Juan Antonio Rosado

Acción, fluidez e intriga caracterizan, ante todo, el arte de narrar en su sentido más puro, cuando las historias pasaban por los oídos, cuando eran escuchadas por un público ávido que —aun sin saber leer ni escribir— atendía, se emocionaba, aprendía y volvía a contar esas historias a sus allegados. Se dice que fue Ambrosio, uno de los santos del cristianismo, quien empezó a leer en silencio, y se le veía como a un bicho raro, ya que a lo largo de la historia humana, la literatura siempre pasó por los oídos y se memorizó. Dicha tradición continuó en la Edad Media y aún se mantiene en muchas culturas orientales. Los libros, en ese sentido, carecían de importancia: eran meros guiones para que el narrador interpretara y actuara las imágenes y situaciones en cualquier rincón donde hubiera gente dispuesta a escuchar e involucrarse en lo ajeno. Christel Guczka, siguiendo el modelo de las tradiciones literarias más antiguas (las hindúes, chinas, persas, griegas, árabes y medievales) ha optado por el recurso de encadenar, tejer historias, y para ello se ha servido de la función lúdica aunada a la intertextualidad y al célebre tema con variaciones. A partir de ciertos modelos literarios, siempre recontextualizados, la autora juega con la cultura, se divierte con la tradición y la recrea como lo hizo —entre otros muchos— la célebre Sherezada, quien reencarna para contarnos la historia de Penélope mientras ésta aguarda a su marido Ulises.
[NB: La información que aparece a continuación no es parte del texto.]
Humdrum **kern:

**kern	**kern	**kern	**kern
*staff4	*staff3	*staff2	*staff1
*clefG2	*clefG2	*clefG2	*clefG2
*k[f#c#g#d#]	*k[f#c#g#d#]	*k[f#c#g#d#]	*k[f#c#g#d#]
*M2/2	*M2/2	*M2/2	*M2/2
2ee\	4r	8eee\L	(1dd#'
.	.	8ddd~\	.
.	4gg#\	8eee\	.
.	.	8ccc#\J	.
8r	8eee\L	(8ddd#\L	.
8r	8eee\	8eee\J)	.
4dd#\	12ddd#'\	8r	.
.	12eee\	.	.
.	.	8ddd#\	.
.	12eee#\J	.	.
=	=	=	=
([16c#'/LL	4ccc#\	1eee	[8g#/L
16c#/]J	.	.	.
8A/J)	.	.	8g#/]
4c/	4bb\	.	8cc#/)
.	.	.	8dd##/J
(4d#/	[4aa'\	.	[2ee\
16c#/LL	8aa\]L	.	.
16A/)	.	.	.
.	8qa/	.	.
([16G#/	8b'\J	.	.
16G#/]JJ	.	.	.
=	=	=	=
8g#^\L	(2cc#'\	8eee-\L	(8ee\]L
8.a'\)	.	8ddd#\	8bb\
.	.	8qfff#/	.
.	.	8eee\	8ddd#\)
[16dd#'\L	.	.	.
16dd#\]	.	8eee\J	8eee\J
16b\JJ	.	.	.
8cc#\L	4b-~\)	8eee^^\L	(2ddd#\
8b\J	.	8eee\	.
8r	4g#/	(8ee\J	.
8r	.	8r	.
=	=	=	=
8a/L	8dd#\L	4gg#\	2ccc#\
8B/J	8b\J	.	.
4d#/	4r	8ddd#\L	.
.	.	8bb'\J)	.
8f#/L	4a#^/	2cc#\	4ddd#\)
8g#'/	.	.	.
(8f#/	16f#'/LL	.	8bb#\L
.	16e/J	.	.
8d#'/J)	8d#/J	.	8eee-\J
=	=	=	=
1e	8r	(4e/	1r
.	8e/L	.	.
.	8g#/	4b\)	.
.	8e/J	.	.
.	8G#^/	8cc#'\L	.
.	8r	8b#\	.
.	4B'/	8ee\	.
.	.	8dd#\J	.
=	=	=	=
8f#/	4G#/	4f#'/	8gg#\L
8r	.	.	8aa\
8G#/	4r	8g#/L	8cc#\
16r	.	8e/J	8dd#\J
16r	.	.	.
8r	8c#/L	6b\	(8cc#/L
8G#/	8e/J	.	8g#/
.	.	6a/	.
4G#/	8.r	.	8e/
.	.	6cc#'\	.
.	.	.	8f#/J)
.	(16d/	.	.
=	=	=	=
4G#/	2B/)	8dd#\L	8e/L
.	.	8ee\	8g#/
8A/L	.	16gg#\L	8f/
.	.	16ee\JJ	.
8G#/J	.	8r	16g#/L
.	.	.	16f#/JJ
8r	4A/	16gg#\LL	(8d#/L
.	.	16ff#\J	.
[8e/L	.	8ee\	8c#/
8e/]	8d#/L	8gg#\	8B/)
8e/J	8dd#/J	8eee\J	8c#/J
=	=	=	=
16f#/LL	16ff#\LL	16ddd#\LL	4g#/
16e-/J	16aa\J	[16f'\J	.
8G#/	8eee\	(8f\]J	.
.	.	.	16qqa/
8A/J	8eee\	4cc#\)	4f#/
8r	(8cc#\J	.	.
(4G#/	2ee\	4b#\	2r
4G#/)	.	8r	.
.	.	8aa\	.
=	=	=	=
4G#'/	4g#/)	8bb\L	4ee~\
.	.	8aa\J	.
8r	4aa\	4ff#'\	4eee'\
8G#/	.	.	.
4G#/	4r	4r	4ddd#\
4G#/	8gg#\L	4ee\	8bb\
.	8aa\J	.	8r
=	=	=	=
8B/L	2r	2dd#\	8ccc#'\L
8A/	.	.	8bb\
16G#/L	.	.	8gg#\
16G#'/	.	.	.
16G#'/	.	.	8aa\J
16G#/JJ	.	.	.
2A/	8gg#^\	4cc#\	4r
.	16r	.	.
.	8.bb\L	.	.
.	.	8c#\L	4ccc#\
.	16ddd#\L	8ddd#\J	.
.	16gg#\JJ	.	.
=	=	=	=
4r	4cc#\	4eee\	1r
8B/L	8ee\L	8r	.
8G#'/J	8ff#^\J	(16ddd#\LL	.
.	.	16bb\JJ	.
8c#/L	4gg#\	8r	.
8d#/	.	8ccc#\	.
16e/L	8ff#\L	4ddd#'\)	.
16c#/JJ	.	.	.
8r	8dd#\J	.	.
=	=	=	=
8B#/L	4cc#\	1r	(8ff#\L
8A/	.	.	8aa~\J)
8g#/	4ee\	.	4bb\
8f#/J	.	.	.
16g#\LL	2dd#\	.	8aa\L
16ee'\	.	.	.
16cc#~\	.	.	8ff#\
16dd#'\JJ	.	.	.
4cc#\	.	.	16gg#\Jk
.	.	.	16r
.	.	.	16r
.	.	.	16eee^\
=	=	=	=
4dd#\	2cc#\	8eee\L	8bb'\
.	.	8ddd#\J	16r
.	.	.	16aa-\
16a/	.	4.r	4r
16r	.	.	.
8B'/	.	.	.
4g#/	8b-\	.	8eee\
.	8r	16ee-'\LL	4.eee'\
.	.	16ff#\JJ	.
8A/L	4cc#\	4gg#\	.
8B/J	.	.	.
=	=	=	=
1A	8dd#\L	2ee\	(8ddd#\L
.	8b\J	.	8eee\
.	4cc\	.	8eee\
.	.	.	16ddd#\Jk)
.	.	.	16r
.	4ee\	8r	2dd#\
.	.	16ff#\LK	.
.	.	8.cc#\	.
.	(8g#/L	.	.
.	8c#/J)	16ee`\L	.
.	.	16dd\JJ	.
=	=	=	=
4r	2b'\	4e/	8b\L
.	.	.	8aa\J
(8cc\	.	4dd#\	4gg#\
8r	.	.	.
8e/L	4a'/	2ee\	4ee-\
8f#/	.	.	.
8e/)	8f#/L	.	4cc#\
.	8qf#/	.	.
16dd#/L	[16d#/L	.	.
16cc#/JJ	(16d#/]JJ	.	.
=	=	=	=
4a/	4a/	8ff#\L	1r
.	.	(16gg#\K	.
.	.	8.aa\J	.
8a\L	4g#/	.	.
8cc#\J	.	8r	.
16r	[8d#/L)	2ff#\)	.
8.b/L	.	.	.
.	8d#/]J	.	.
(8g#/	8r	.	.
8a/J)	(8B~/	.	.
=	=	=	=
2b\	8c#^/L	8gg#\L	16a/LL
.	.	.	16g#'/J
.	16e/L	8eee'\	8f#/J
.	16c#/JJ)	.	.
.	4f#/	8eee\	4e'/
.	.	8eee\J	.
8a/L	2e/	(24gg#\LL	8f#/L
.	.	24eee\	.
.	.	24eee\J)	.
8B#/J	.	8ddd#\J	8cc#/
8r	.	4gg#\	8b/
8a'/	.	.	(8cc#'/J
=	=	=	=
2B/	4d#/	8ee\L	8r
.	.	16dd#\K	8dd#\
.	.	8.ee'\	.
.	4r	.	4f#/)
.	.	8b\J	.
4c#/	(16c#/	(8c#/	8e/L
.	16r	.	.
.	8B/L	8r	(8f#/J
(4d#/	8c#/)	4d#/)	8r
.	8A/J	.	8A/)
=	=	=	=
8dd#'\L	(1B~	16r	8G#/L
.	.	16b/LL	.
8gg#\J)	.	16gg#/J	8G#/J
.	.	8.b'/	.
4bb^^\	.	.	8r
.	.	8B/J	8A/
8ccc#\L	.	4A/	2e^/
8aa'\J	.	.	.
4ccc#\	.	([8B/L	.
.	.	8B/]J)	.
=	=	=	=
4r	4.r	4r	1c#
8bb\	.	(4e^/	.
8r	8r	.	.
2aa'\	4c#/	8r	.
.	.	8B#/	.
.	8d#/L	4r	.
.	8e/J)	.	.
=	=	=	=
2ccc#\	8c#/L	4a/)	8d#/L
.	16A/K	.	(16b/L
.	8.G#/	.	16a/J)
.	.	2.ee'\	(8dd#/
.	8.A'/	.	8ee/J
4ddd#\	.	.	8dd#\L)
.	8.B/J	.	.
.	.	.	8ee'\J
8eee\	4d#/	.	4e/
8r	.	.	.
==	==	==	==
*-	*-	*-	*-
Así se inicia la intensa cadena de recuentos y recreaciones. Esta es la historia que mayor espacio ocupa en el tejido de la novela. En cada secuencia hay un cambio de época, de lugar y de narrador. De la antigua Grecia, nos trasladamos a San Petersburgo. ¿La situación? Un hombre y una mujer que se conocen establecen una relación. En una tercera historia, aparecen otro Adán, otra Eva, otra serpiente y un dios lejano. En este relato, Adán y Eva constituyen el nuevo experimento de un dios que juega, acaso con sadismo, para contemplar la paulatina degradación del género humano a partir de nuestro primer afán por apropiarnos de todo cuanto nos rodea. Otra de las historias se ubica en las épocas del tribunal de la inquisición. El narrador aquí es un niño. Esta historia a su vez se encadena con una versión libre de la vieja unión de Jasón y Medea. Creo adivinar un claro intertexto en este relato: el extraordinario libro La bruja, del historiador francés Jules Michelet. Después aparece otro relato: el mito recreado de Sansón y Dalila. ¿El contexto? Un circo, pero también el mismo y eterno circo humano. Nuevamente, el punto de vista cambia.
La autora de Mientras dormía el sultán aprovecha varios mitos clásicos para recrearlos con libertad, amplificarlos, llenar huecos con la imaginación, tal como lo hicieron antes muchos otros espíritus lúdicos. El ser humano siempre ha requerido mitos para darle sentido a su vida. Mitificamos, pero también desmitificamos o proponemos nuevas variantes a viejos mitos. Los creadores, además de poetizar esos mitos, también juegan con absoluta libertad creativa al recrear, amplificar, imaginar, añadir o incluso eludir ingredientes, tal como lo hace Christel-Sherezada en esta bella novela, mientras el sultán que ella imagina —y a quien nunca conocemos ni vemos más que en el título— dormía apaciblemente.

Christel Guczka, Mientras dormía el sultán. Editorial Lugar Común, Ottawa, Canadá, 2013; 104 pp.